Most of the interest in Indonesia today comes from Japanese car makers who are aiming to procure parts for their Asian cars as well as to capture the growing local market. But more attention is also being paid to Indonesia by such well established giants as Asahi Glass, which has become the dominant force in the industry in both Thailand and Indonesia and is enlarging its operations in the latter.

Even in the Philippines, the only remaining Asian country where U.S. foreign investment still exceeds that of Japan, a few major business groups have arisen on the coat-tails of Japanese transnationals. The empire of ex-Marcos crony Ricardo Silverio is largely a product of his alliance with Toyota, while Matsushita has spawned the fortunes of the del Rosario clan. Although Japanese interest in the Philippines all but disintegrated after the fall of Marcos, in part because the high incidence of corruption between the two governments was disclosed, the lure of low wages is pulling the labor-intensive Japanese companies back. In the forefront of the turnaround are Matsushita, Toyota, NEC and Uniden. Uniden is in the process of withdrawing from "costly" Taiwan, where it pays workers three times what its Filipino employees get.

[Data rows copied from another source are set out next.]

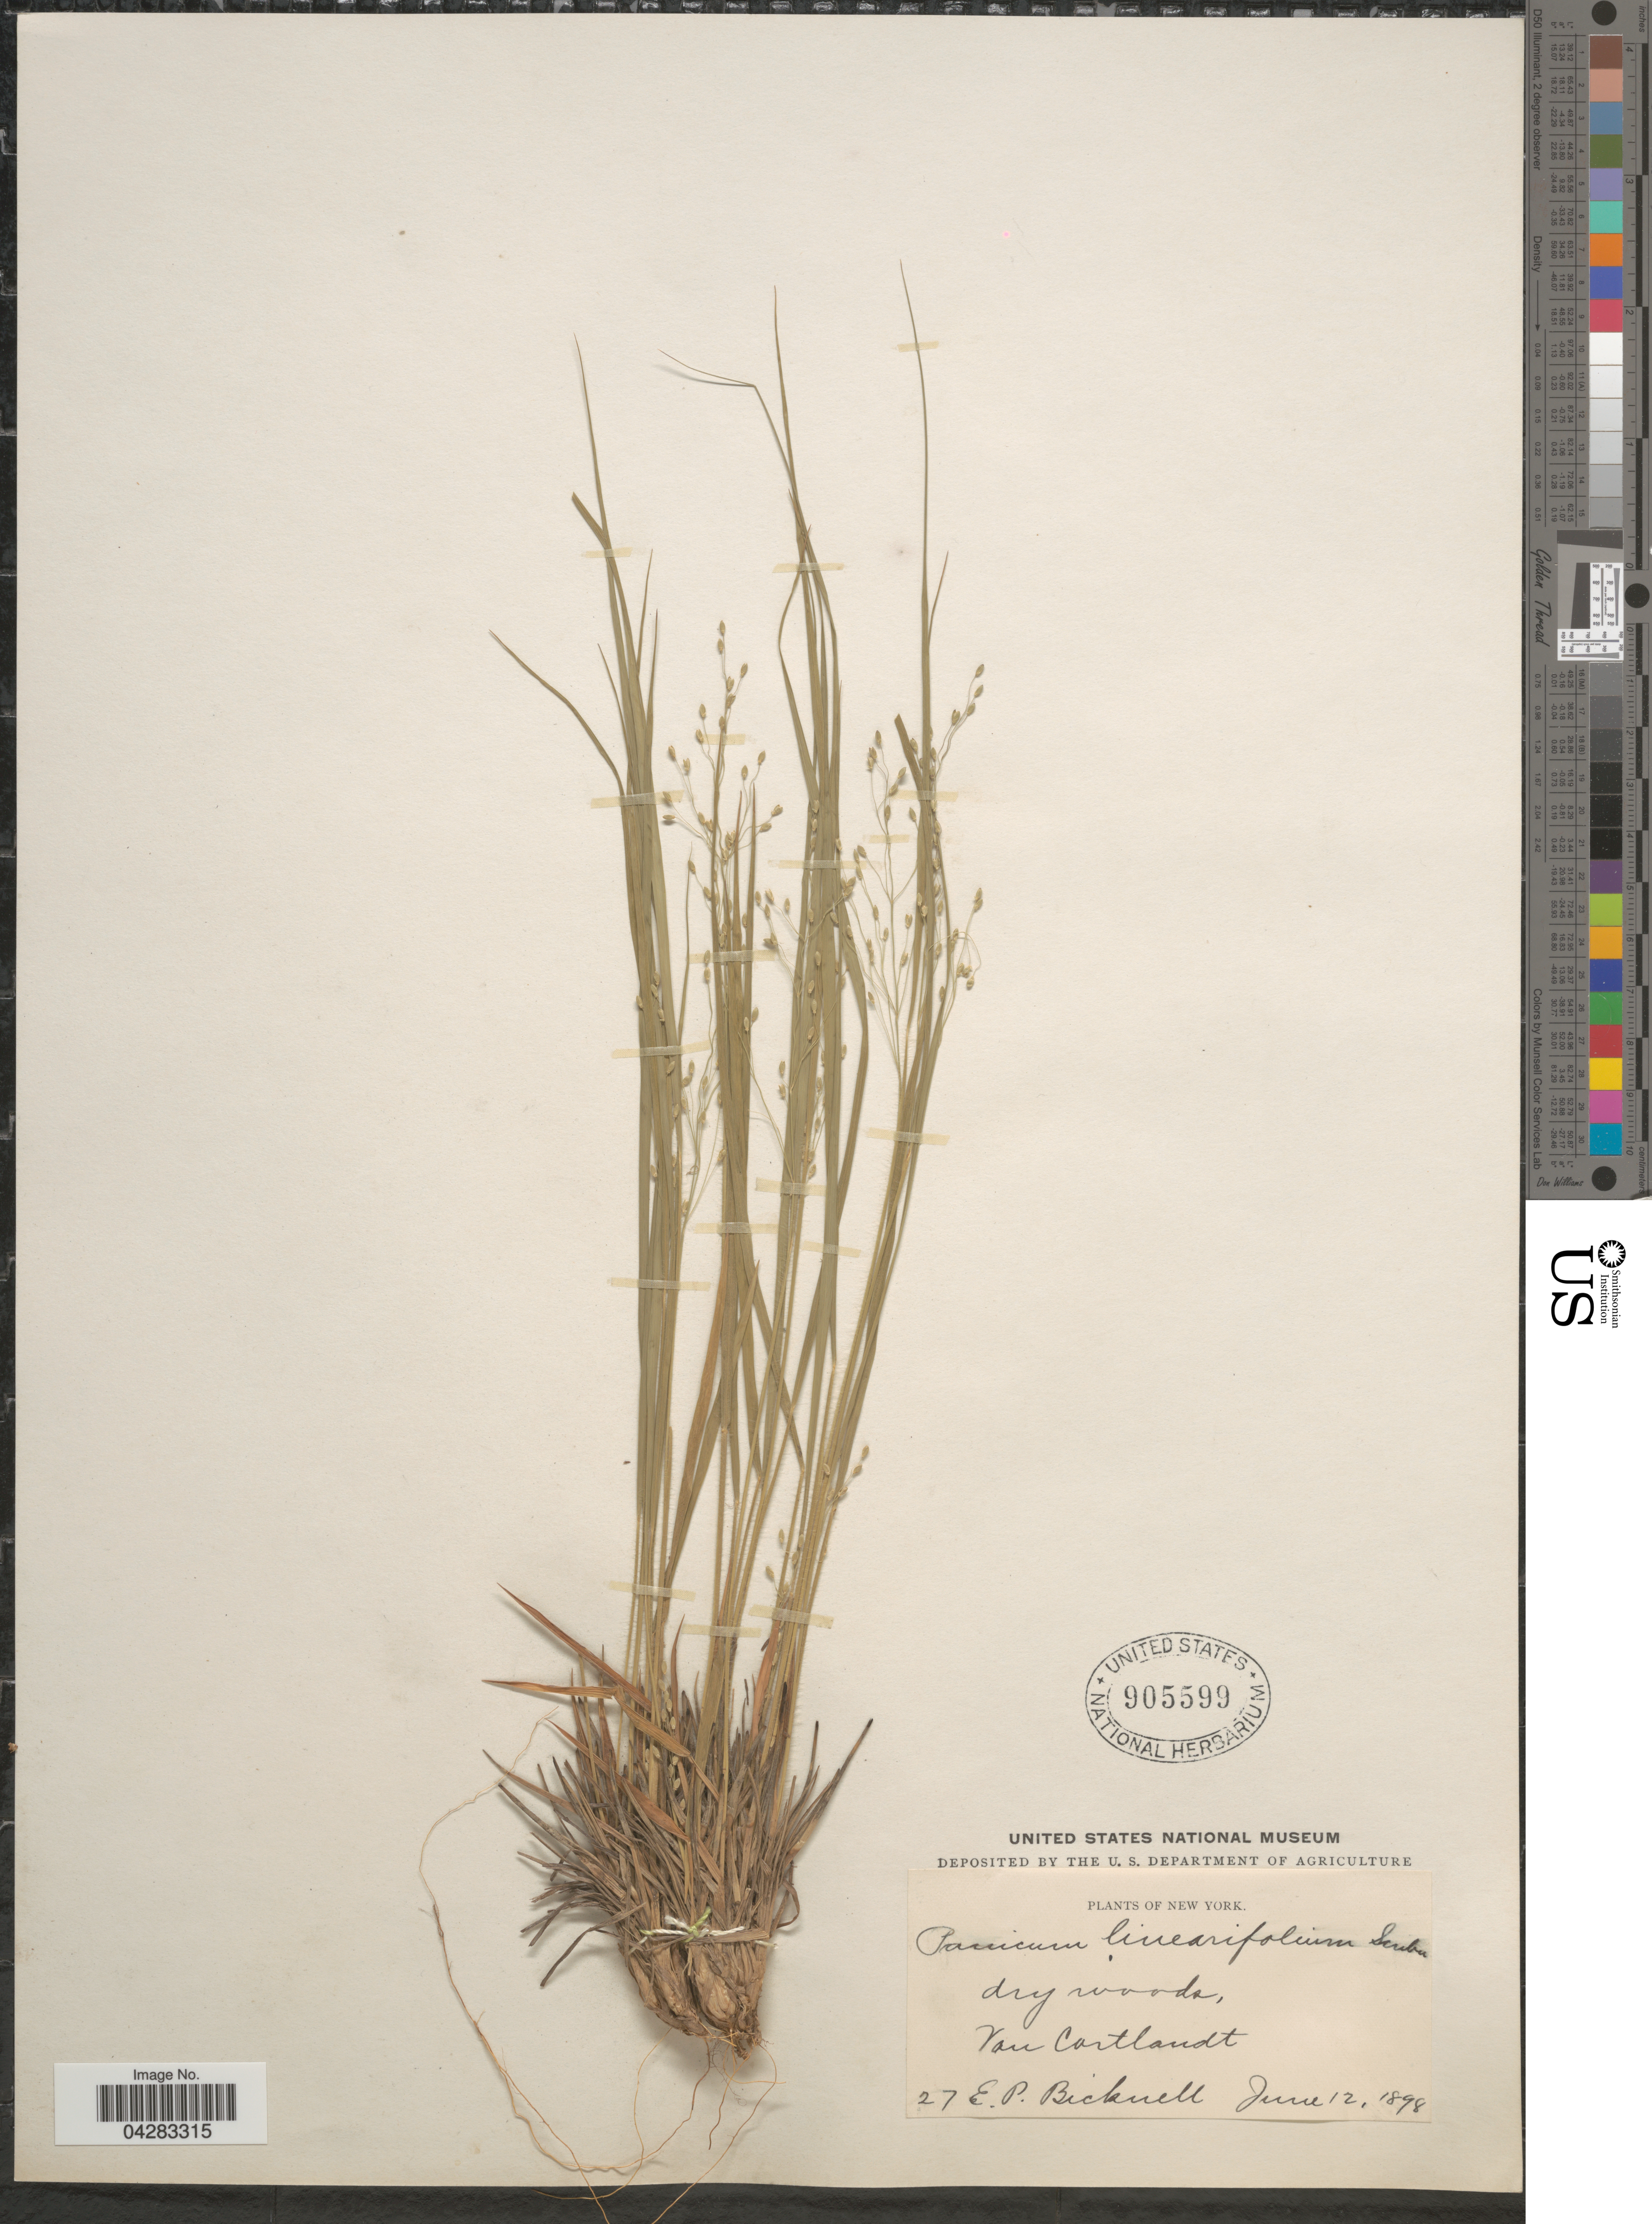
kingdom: Plantae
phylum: Tracheophyta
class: Liliopsida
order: Poales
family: Poaceae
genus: Dichanthelium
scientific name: Dichanthelium linearifolium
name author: (Scribn.) Gould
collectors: E. P. Bicknell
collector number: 27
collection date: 1898-06-12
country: United States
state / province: New York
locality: Dry woods, Van Cortlandt.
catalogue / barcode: US 905599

Current Japanese multinational activity complements earlier onslaughts on the region. It is expressed in changing patterns of trade, such as growing Japanese imports from Asian subsidiaries. Southeast Asia is now also being crowned as a full-fledged Japanese sphere of influence by the arrival of the major Japanese banks in Indonesia, Malaysia and Thailand. ASEAN is being transformed into JASEAN.

Rob Steven is a professor of political science at the University of Canterbury in New Zealand.